Céu azul, mas nem tanto
Mirando estratégia e novos negócios, o fundador da Amazon deixou o comando da empresa em seu melhor momento - mas uma ameaça está à espreita de seu sucessor
Admirador confesso de Jornada nas Estrelas: A Nova Geração, a ponto de dar uma festa em casa para assistir ao episódio final da série poucas semanas antes de fundar, em 1994, sua amada Amazon, Jeff Bezos é o gênio nerd mais determinado do mundo. Dono de uma gargalhada estridente e irascível com os funcionários – em certo momento foi aconselhado a buscar ajuda profissional para lidar com eles –, Bezos decidiu parar de olhar o dia a dia de sua criança para pensar mais no futuro dela. Em mensagem aos colaboradores, comunicou que passará o comando a Andy Jassy, um experiente profissional que está com ele há 24 anos. Assumindo exclusivamente o cargo de presidente do conselho de administração (que, na prática, aprova as decisões estratégicas), Bezos, de 57 anos, terá o desafio de expandir os negócios ao infinito e além, incluindo aí o espaço sideral, enquanto joga aos leões do senado americano seu executivo-chefe.
Para entender o processo de sucessão, é preciso olhar, simultaneamente, o passado, o presente e o futuro da empresa, como se este último já estivesse escrito. A Amazon − cujo nome, inspirado no poderoso rio Amazonas, foi escolhido pelo próprio Bezos – nasceu como uma start-up de venda de livros pela internet, um segmento de mercado inexistente à época. Quase vinte e sete anos depois, a gigante do e-commerce faz cumprir os desígnios de seu fundador, que é o de ser a “loja de tudo”. Ou seja, se pode ser vendido, a Amazon o fará. Nessa visão de vender e entregar rápido pelo menor preço, que algoritmos rondando a internet sempre sabem qual é, ela varreu o mercado como um tsunami, levando à falência cadeias inteiras de comerciantes bem-estabelecidos.
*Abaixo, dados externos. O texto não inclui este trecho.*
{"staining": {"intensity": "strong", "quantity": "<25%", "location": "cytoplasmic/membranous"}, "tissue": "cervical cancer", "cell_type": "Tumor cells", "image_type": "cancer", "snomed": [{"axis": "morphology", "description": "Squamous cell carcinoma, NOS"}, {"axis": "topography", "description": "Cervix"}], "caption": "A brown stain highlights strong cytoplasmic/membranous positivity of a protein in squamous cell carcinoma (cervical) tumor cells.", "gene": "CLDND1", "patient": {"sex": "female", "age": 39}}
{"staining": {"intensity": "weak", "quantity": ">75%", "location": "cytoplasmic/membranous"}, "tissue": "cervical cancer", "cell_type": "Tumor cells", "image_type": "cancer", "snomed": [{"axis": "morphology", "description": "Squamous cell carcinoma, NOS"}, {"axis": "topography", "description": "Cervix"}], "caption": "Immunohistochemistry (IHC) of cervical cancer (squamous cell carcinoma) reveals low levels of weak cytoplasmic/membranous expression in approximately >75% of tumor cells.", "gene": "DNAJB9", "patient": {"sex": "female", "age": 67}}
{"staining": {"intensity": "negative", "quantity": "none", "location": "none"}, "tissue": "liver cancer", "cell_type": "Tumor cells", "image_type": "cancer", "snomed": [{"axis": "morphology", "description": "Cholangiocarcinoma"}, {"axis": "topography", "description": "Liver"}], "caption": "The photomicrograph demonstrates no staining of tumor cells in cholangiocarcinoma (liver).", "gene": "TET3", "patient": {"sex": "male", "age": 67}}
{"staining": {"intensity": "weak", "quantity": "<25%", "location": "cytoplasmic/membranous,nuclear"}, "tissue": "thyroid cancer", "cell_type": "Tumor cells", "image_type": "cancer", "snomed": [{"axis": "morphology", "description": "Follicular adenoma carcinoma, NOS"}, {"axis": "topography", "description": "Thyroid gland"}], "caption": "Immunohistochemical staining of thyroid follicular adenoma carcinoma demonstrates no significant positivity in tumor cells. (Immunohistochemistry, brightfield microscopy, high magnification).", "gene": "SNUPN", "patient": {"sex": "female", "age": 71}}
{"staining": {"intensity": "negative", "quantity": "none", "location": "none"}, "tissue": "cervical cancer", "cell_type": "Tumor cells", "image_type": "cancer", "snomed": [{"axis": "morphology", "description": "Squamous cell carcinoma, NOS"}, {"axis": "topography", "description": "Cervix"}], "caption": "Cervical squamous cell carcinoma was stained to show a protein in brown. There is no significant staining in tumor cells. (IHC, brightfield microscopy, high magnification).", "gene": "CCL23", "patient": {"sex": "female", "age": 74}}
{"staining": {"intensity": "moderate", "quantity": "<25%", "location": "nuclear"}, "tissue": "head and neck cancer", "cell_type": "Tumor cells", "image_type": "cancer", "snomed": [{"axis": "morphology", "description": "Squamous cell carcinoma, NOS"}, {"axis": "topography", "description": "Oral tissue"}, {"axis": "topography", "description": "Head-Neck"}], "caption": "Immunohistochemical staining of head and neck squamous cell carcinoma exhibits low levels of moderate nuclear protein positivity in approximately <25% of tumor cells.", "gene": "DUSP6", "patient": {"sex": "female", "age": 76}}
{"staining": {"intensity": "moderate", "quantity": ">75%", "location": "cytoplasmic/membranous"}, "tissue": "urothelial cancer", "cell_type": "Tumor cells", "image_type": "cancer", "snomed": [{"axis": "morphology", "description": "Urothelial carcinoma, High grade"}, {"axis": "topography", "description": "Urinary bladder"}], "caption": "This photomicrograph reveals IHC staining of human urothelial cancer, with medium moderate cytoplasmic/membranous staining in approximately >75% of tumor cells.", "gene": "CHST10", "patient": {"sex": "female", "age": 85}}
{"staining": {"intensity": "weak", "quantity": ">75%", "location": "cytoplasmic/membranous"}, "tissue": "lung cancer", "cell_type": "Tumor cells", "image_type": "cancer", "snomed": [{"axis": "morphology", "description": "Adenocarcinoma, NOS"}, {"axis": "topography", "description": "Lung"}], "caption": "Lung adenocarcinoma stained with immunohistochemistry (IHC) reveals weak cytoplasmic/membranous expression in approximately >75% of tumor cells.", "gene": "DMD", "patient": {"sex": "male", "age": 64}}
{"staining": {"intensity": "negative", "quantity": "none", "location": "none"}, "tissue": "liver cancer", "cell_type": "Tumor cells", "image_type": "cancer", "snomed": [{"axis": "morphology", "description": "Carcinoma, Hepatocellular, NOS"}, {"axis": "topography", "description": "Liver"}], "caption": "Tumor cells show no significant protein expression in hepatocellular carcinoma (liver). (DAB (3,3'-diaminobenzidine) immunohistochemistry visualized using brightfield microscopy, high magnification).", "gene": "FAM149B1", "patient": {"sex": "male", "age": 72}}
A loja virtual, no entanto, é apenas um dos muitos negócios da corporação e nem é o mais importante. A divisão de computação em nuvem AWS − Amazon Web Services (rede de servidores que atende universidades, governos e empresas, incluindo a concorrente Netflix) teve, no último ano, um lucro líquido 13,5 bilhões de dólares maior que o da varejista on-line. Por sinal, o novo executivo-chefe é egresso da AWS e foi fundamental para que ela se tornasse líder em seu segmento – e justamente por isso o mercado recebeu com naturalidade o anúncio da sucessão.
Agora, o braço direito de Bezos cuidará do cotidiano do e-commerce, do streaming de filmes e séries, do desenvolvimento de produtos, além, claro, da bilionária AWS. Enquanto isso, Bezos, dono de uma fortuna de quase 200 bilhões de dólares, poderá dar atenção a outros empreendimentos que irão moldar o futuro. Sabe-se que ele é fascinado por Hollywood e pela mídia (em 2013, em um movimento inusitado, comprou o jornal The Washington Post, famoso por ter precipitado a renúncia do presidente Nixon em 1974). Porém, ao que tudo indica, a menina dos olhos não é o cinema nem o periódico, mas a Blue Origin, companhia aeroespacial que concorre com a SpaceX, de Elon Musk, na produção de satélites, cápsulas e transporte de carga. O fundador disse abertamente que, se necessário, venderá todo ano 1 bilhão de dólares de suas ações da Amazon para financiar a empresa de foguetes.
Enquanto isso, Jassy, além de cuidar da operação, enfrentará demandas de funcionários, que parecem dispostos a se sindicalizar, além da pressão de ONGs para não mais fornecer serviços de web a empresas de combustíveis fósseis. A maior dor de cabeça, entretanto, é a comissão antitruste do senado americano, que promete não dar descanso à Amazon nos próximos anos. Alguns senadores ventilam que Jassy será chamado para audiências em Washington antes que tenha tempo de esquentar a cadeira. Em decorrência disso, se a big tech for obrigada a vender parte de suas operações ou tiver seus planos de expansão cerceados, será um revés para a corporação e seus acionistas.
Desde 1994, Bezos é guiado pela premissa de vender melhor e mais barato. Ele acredita que os fabricantes, antes da Amazon, ficavam com margens de lucro exageradas, quase nunca repassadas ao consumidor pelos varejistas. Em suas próprias palavras, a Amazon seria uma empresa missionária, não mercenária, que surgiu para equalizar a situação. Sob sua gestão, as ações valorizaram impressionantes 225 000% desde que o capital foi aberto em 1997, chegando a 1,7 trilhão de dólares em valor de mercado, sem sinais de que irá parar de crescer. Talvez justamente por isso a comissão antitruste esteja desconfiada: os missionários estariam ficando com uma parte do bolo grande demais.